From performing its own in-house additive manufacturing research to funding projects elsewhere, NIST is advancing additive manufacturing in a number of ways.

In NIST's Engineering Laboratory, the Measurement Science for Additive Manufacturing Program has four projects in metal-based additive manufacturing:

  • Real-Time Control of Additive Manufacturing Processes involves improving the quality of the finished manufactured parts. At this point, high-quality parts can be made, but ensuring consistency is difficult. This project will develop process metrology, in-process sensing methods and real-time process control approaches to maximize part quality and minimize variability.
  • Qualification for Additive Manufacturing Materials, Processes and Parts aims to improve the process for ensuring the quality of manufactured pieces of critical importance, such as a turbine blade in an aircraft engine or medical parts for implantation in the body. The quality assurance process is currently rather long and expensive, so this project will develop methods and protocols that will reduce the time and cost.
  • Systems Integration for Additive Manufacturing aims to coordinate the various parts of the additive manufacturing process, such as the software used for design and the machine control software that creates the finished part. This project will establish an "architecture" for how these parts of the process fit together effectively, including metrics and validation methods to shorten the design-to-product cycle time.
  • Characterization of Additive Manufacturing Materials involves developing measurements and standards for characterizing powdered metals—raw materials for additive manufacturing—in terms of particle size and shape, chemical consistency and size consistency. NIST is concentrating on metal powders right now and helping develop methods so that industry can rigorously verify that two nominally identical powders are in fact identical. This will lead to parts with better and more consistent properties. NIST's aim is to develop characterization test methods for the raw powder materials used, as well as the final products fabricated by the process.

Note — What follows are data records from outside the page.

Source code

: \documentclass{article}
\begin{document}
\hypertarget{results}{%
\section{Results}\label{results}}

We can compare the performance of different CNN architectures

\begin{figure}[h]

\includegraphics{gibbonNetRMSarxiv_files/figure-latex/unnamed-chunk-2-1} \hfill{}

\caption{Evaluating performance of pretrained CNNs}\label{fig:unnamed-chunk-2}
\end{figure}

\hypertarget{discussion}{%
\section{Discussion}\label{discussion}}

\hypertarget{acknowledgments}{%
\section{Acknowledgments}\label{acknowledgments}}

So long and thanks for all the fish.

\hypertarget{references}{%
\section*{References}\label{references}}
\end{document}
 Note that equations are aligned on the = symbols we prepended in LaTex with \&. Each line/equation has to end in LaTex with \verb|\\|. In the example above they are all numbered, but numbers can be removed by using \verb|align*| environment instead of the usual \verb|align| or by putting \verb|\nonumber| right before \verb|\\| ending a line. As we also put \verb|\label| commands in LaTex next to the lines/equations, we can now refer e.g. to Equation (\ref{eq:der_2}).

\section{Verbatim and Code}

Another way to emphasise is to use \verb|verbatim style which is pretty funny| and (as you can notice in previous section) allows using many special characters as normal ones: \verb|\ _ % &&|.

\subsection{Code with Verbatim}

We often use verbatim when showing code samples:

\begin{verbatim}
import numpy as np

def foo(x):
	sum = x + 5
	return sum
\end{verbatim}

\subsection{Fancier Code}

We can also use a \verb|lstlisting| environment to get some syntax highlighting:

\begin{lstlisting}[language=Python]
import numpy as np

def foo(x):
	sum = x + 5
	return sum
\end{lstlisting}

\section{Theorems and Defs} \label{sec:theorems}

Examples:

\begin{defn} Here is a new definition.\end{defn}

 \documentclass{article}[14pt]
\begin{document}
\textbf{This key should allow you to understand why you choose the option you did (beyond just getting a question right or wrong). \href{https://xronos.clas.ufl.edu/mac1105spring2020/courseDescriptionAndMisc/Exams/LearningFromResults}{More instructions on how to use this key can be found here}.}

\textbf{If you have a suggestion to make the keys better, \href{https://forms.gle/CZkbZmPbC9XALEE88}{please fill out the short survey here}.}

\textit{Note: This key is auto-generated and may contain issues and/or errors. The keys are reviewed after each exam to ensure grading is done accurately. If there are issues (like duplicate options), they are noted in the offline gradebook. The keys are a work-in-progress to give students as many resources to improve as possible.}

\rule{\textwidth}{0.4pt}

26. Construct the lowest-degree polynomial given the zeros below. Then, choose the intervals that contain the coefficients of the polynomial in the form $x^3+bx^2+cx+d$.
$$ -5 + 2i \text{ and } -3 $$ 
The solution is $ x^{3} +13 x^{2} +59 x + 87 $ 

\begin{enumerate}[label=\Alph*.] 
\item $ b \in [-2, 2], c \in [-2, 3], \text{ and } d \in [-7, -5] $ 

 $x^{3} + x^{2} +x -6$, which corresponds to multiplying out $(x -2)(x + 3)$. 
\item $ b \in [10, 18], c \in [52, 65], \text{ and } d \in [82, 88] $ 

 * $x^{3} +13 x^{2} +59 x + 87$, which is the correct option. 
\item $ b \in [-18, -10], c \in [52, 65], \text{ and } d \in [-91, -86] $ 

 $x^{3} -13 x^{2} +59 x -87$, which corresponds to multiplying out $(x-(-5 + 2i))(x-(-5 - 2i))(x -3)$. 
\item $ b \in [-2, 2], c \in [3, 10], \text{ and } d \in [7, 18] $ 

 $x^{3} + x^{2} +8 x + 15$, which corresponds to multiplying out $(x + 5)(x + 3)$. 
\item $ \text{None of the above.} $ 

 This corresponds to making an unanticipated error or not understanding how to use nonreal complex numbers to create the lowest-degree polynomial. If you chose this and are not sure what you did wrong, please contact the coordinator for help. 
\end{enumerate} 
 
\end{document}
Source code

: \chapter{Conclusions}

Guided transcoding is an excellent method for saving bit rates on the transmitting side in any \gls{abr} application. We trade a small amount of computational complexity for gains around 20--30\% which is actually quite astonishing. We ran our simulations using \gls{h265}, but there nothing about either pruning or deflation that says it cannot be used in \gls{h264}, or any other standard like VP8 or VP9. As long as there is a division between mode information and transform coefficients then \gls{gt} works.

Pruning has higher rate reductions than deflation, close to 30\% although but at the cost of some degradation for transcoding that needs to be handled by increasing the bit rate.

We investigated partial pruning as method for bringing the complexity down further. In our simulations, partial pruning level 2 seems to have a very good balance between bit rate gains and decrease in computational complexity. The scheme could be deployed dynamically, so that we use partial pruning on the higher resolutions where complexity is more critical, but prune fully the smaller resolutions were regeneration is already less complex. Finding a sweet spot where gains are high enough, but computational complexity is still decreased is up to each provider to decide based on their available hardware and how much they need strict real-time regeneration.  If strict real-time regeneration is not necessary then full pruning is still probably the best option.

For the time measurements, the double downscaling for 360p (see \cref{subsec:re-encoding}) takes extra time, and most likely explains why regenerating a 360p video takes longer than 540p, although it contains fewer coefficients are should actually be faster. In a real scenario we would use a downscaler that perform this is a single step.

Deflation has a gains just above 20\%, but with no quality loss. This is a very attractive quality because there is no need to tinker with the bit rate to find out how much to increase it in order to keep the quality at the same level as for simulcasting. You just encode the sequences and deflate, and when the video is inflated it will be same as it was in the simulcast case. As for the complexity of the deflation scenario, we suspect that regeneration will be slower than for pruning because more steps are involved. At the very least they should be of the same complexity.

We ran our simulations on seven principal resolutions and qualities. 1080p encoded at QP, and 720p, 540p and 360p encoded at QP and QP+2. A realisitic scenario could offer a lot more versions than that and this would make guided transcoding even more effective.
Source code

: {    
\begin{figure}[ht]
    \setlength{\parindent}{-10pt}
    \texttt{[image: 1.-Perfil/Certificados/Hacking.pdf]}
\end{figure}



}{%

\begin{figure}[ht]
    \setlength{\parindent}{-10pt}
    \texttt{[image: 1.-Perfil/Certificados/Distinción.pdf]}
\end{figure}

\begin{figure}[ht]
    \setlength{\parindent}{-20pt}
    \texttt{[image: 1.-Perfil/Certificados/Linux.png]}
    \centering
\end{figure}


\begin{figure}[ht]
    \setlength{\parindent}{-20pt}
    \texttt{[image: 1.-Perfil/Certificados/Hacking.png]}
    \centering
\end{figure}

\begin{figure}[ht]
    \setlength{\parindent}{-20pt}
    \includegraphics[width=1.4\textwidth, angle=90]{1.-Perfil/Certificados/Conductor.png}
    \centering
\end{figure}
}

NIST awarded two large grants in 2014 to fund research projects aimed at improving measurement and standards for additive manufacturing: $5 million to the National Additive Manufacturing Innovation Institute in Youngstown, Ohio, for a collaborative research effort involving 27 companies, universities and national laboratories, and $2.4 million to Northern Illinois University to develop tools for process control and qualifying parts made with additive manufacturing processes. NIST has also made several smaller cooperative agreements with various groups. These competitively awarded grants will support industry's high priority objective of ensuring that quality parts are produced and certified for use in products made by a variety of industries and their supply chains.